Lo scenario tuttavia può essere
completamente ribaltato. Fuori dallo schema della concorrenza
internazionale indiscriminata, bisogna lottare per un settore agricolo
con salari molto più alti che si traducano in minori profitti – o
persino in profitti nulli – in un contesto di produzione cooperativa.
Inoltre, se contestualmente aumentassero i salari in tutti i settori
dell’economia, le condizioni di vita dei lavoratori agricoli (italiani o
stranieri che siano) e di tutti gli altri settori migliorerebbero a
discapito dei profitti della grande produzione e della grande
distribuzione. Ciò andrebbe fatto senza ricorrere ad aiuti e sussidi di
Stato, che come siamo abituati a vedere vengono sempre richiesti a gran
voce, ma solo quando servono a sostenere i profitti. In questo contesto, va
inoltre messa da parte qualsiasi velleità di vedere il lavoratore
immigrato come il nemico da contrapporre al lavoratore italiano: ciò che va cambiato è il contesto nel quale ci si muove, senza criminalizzare coloro che in quegli ingranaggi rappresentano le ruote più deboli.

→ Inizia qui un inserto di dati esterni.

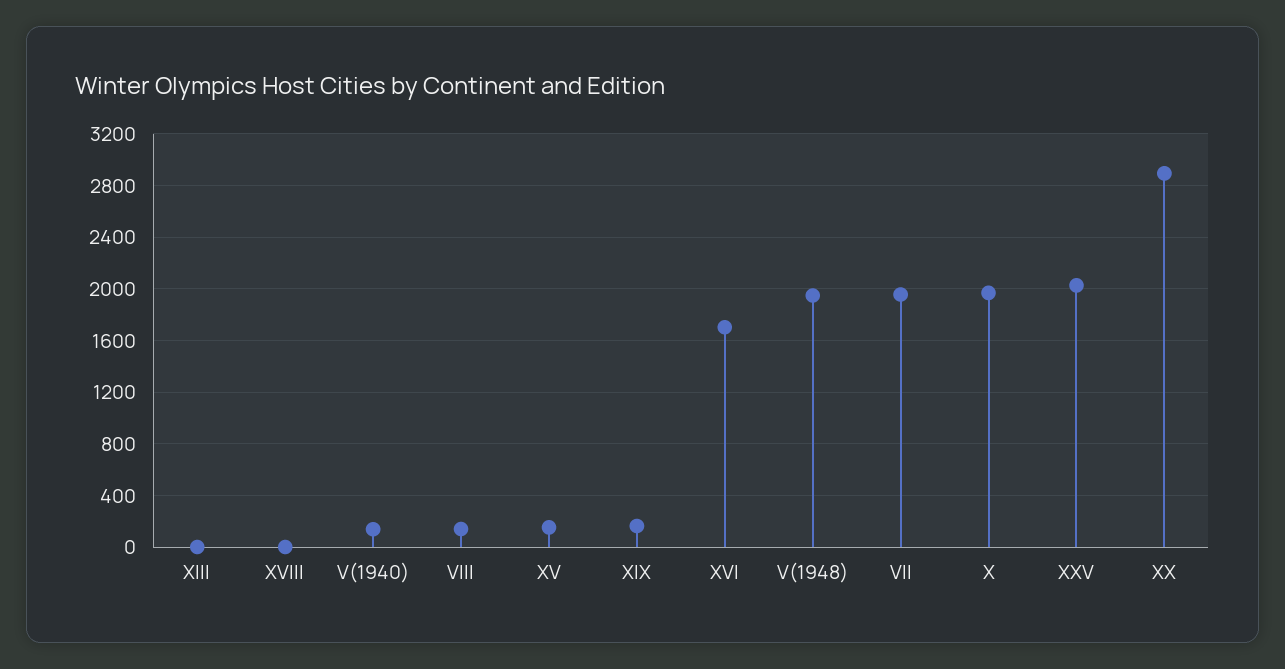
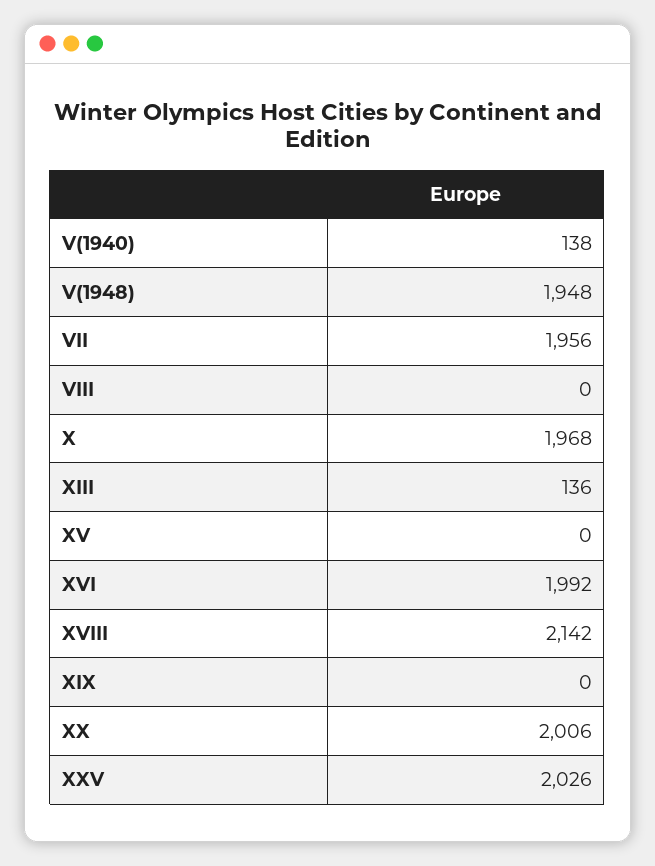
  {
-   "XIII": 0,
+   "XIII": 136,
-   "XVIII": 0,
+   "XVIII": 2142,
    "V(1940)": 138,
-   "VIII": 150,
+   "VIII": 0,
-   "XV": 150,
+   "XV": 0,
-   "XIX": 150,
+   "XIX": 0,
-   "XVI": 1700,
+   "XVI": 1992,
    "V(1948)": 1948,
    "VII": 1956,
    "X": 1968,
    "XXV": 2026,
-   "XX": 2900
+   "XX": 2006
  }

Solo ribaltando il tavolo di un sistema malato che si regge sulla miseria di massa e sulla concorrenza tra poveri
è possibile immaginare davvero un’economia in cui la nostra
sopravvivenza economica non dipende dalla schiavitù altrui. Questo passa
inevitabilmente per una lotta politica tesa in prima istanza a tutelare
adeguatamente i lavoratori (italiani o immigrati che siano) e a
retribuirli con salari più alti, ponendo le basi per poter combattere
anche un sistema che agisce su scala internazionale.